鴻池運輸、AGF活用しトラックへの荷積みを自動化
鴻池運輸(本社・大阪市中央区、鴻池忠彦会長兼社長)は18日、飲料製品を扱う「神奈川綾瀬営業所(神奈川綾瀬配送センター)」(神奈川県綾瀬市)で、無人搬送車(AGV)と無人フォークリフト(AGF)の連携によるトラックへの荷積み自動化の取り組みを報道向けに公開した。三菱ロジスネクストと共同で、制御とセンシングに関する新たな技術を開発し、所定の駐車スペースに停車した任意のトラックに、AGF2台で積み込みを行う自動化システムを構築。変化する積載位置に応じてAGFが自らの判断で最適に稼働し、有人フォークリフト作業と同等の精度と時間でのトラックへの荷積みを実現している。
入庫から出庫までの完全自動化めざす
「神奈川綾瀬営業所」は大型自動倉庫を備え、保管能力は6万1180棚。フォークリフト作業者などの労働力不足を見据え、将来にわたって安定的な物流サービスを提供していくため、自動化・省人化を検討。自動倉庫という高性能設備と長年培ってきた設備保全力を活かすため、入庫から出庫までの完全自動化を発案した。2020年にトラック積み込み自動化構想を打ち立て、21年にプロジェクトをキックオフした。
具体的には、立体自動倉庫から出庫された荷物を、指定された場所で停止中のトラックに自動積み込みを行うこととし、完全自動化を最終目標に設定。積み込みスピードは、フォークリフト作業者による積み込み時間に匹敵する1車あたり「15分程度」とし、大型車、トレーラなど様々な車種への対応が可能で、トラックの入れ替え間隔を「30分」とする要求条件を定めた。
当初設計案では、AGV3台、AGF2台の組み合わせにより15分以内に積み込みを完了することを目指した。フェーズ0(21~22年)では、平滑・勾配なしの路面の設計、トラック駐車位置地上検出システムを導入し、まずはAGVを活用して、有人フォークによる積み込みを行い、作業を検証。フェーズ1(22~23年)では、AGF試作車1台を用い、リフレクター設置による位置確認機能などを検証した。
自動積み込み、多バースでの展開を計画
フェーズ2(23~24年)では、AGF製品車2台を導入し、3月15日から本格運用を開始した。速度が向上したため、AGVについては当初の3台から2台に減らして運用。自動倉庫からコンベアに運ばれた荷物をAGVが受け取り、AGFに引き渡し、AGFがトラックまで搬送。現在、パレットサイズに積み付けされた、養生を行わなくてもよい製品に限定し、AGFによる自動積み込みを行っている。

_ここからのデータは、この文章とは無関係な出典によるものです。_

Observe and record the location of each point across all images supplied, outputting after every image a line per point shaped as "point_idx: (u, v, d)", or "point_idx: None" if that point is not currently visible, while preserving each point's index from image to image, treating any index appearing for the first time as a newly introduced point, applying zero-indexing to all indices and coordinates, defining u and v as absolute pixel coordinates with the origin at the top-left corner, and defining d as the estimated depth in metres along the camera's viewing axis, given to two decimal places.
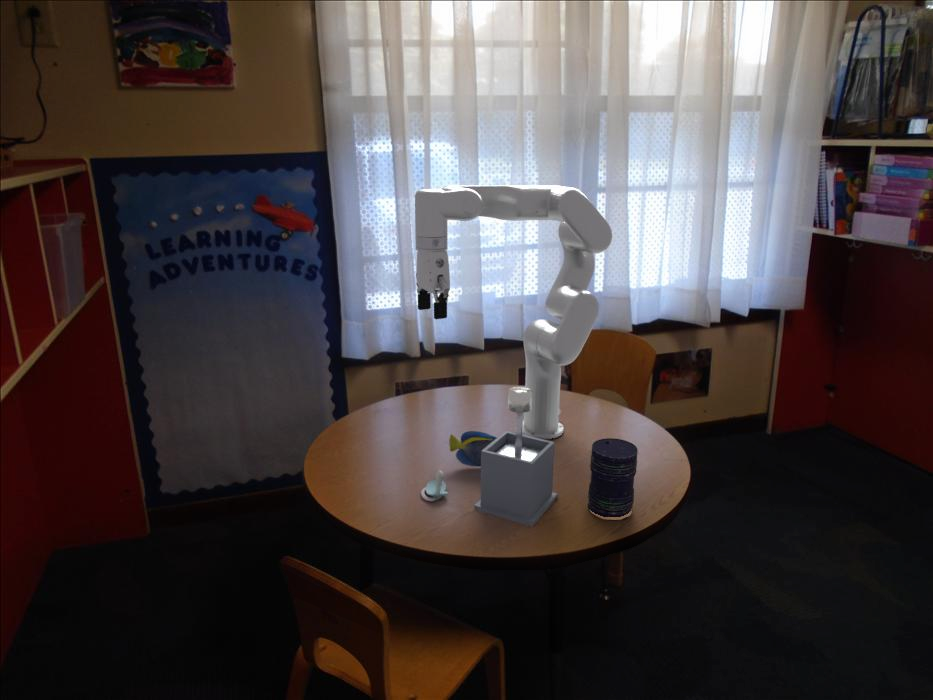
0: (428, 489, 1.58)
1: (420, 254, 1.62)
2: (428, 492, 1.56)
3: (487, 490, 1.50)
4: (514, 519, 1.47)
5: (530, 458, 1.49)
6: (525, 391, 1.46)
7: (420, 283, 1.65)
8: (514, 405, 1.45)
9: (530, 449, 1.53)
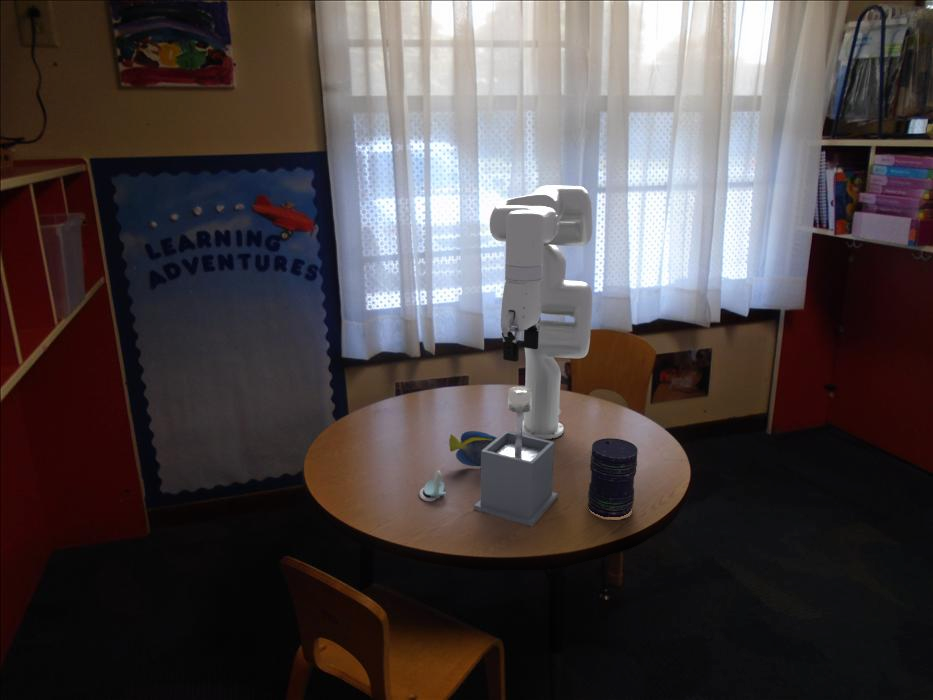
0: (426, 489, 1.58)
1: (533, 287, 1.37)
2: (426, 492, 1.56)
3: (487, 490, 1.50)
4: (514, 519, 1.47)
5: (530, 458, 1.49)
6: (525, 391, 1.46)
7: (527, 323, 1.39)
8: (514, 405, 1.45)
9: (530, 449, 1.53)
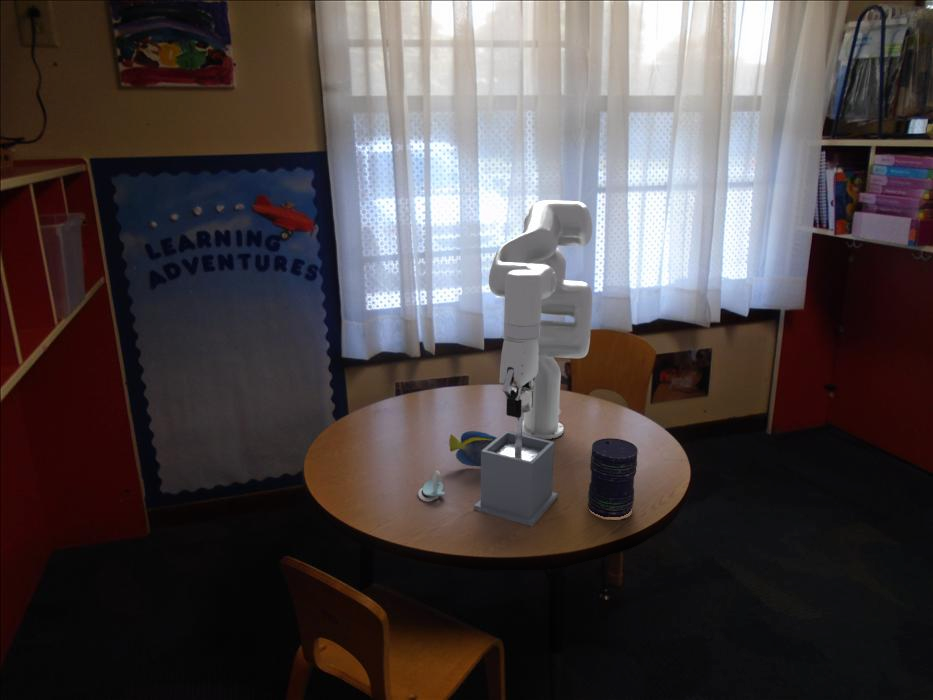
0: (425, 489, 1.58)
1: (531, 344, 1.41)
2: (425, 492, 1.56)
3: (487, 490, 1.50)
4: (514, 519, 1.47)
5: (530, 458, 1.49)
6: (525, 391, 1.46)
7: (526, 379, 1.42)
8: None
9: (530, 449, 1.53)
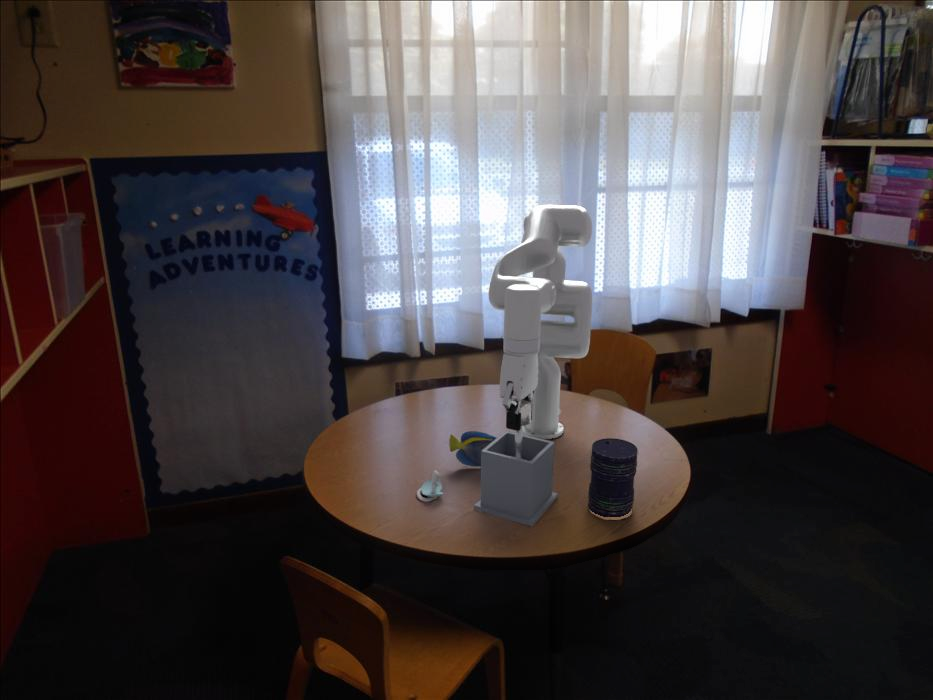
0: (424, 489, 1.58)
1: (530, 358, 1.42)
2: (424, 492, 1.56)
3: (487, 490, 1.50)
4: (514, 519, 1.47)
5: None
6: (524, 404, 1.47)
7: (525, 392, 1.43)
8: None
9: None
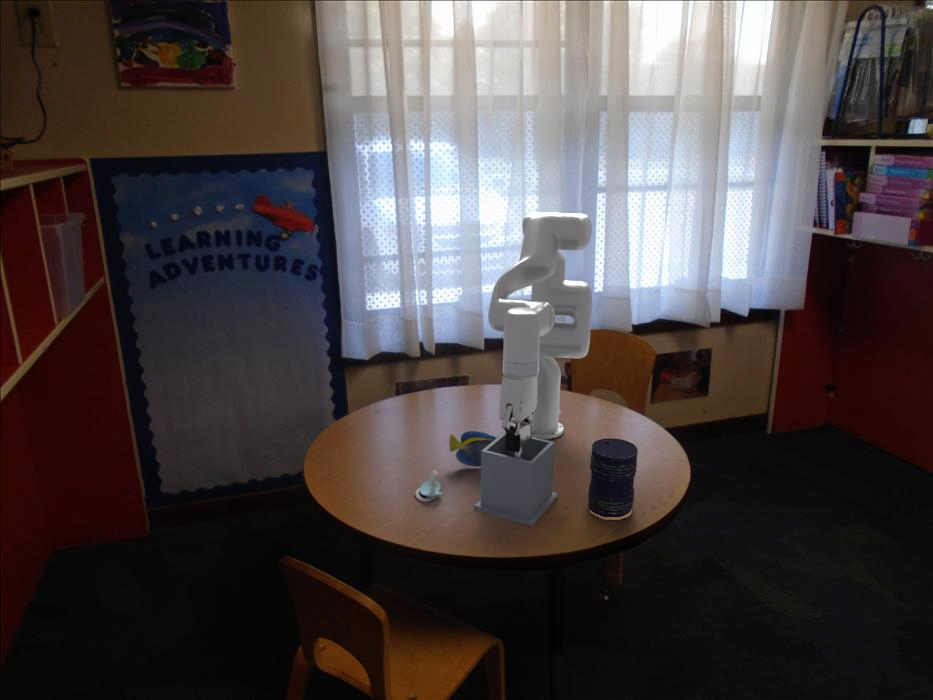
0: (422, 489, 1.58)
1: (530, 381, 1.43)
2: (422, 492, 1.56)
3: (487, 490, 1.50)
4: (514, 519, 1.47)
5: None
6: (523, 425, 1.48)
7: (525, 414, 1.45)
8: None
9: None
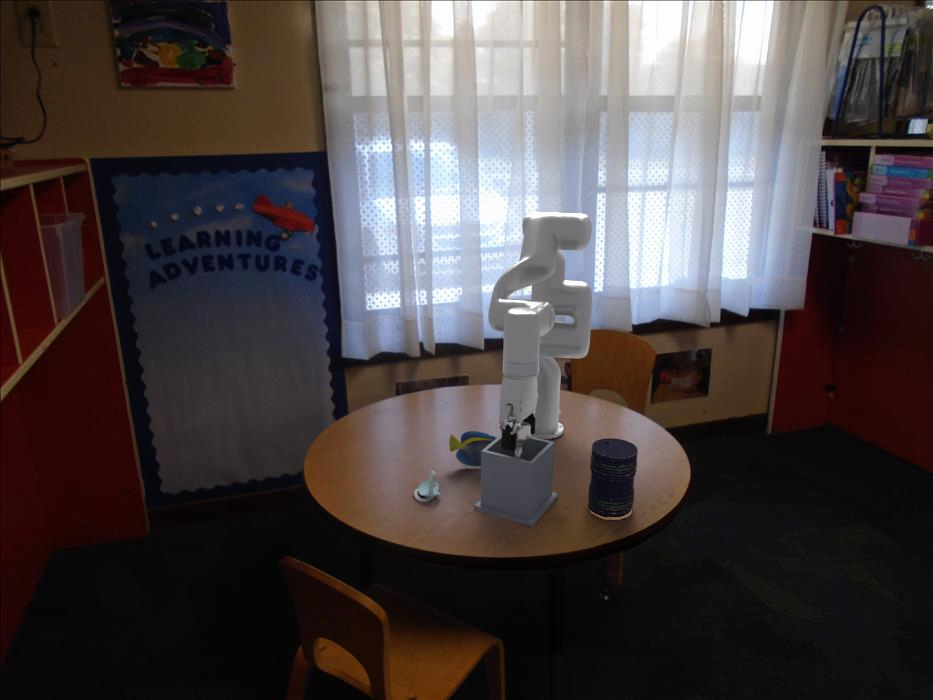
0: (421, 490, 1.57)
1: (530, 381, 1.43)
2: (421, 493, 1.56)
3: (487, 490, 1.50)
4: (514, 519, 1.47)
5: None
6: (523, 426, 1.48)
7: (525, 415, 1.45)
8: None
9: None
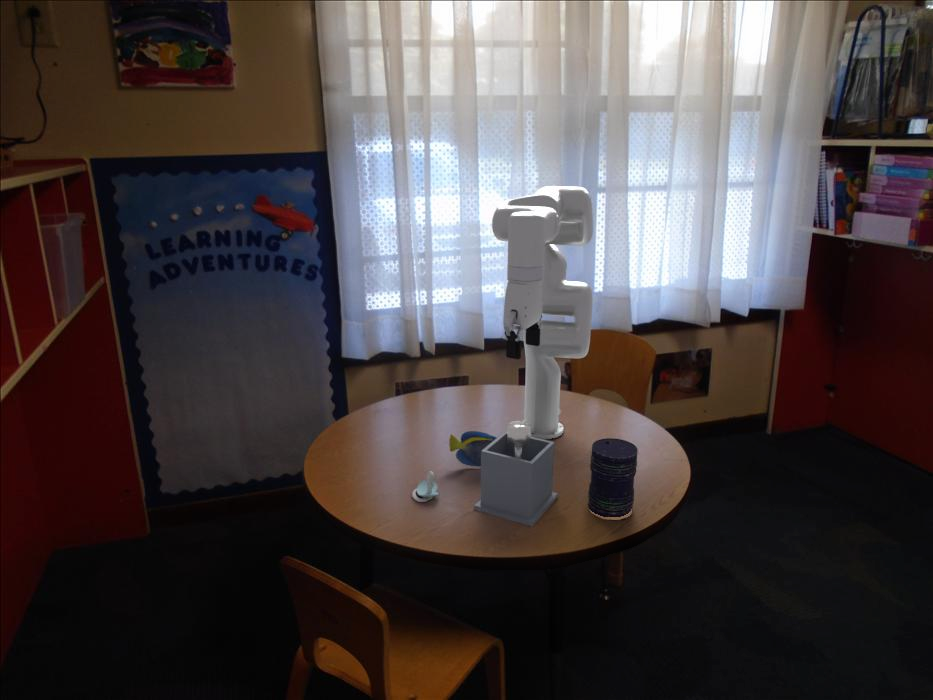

有人フォーク作業に匹敵する精度と時間でトラックへの荷積みを行うことができ、大型トラック(16パレット)1台に対し、15分以内で満載できる。18日の報道向け説明会では、12分30秒で積み込みが完了。AGFはサイドシフトにより隙間なく積み込みを行った。今後、フェーズ3では、現在1バースで行っている自動積み込みを多バースでの展開を計画している。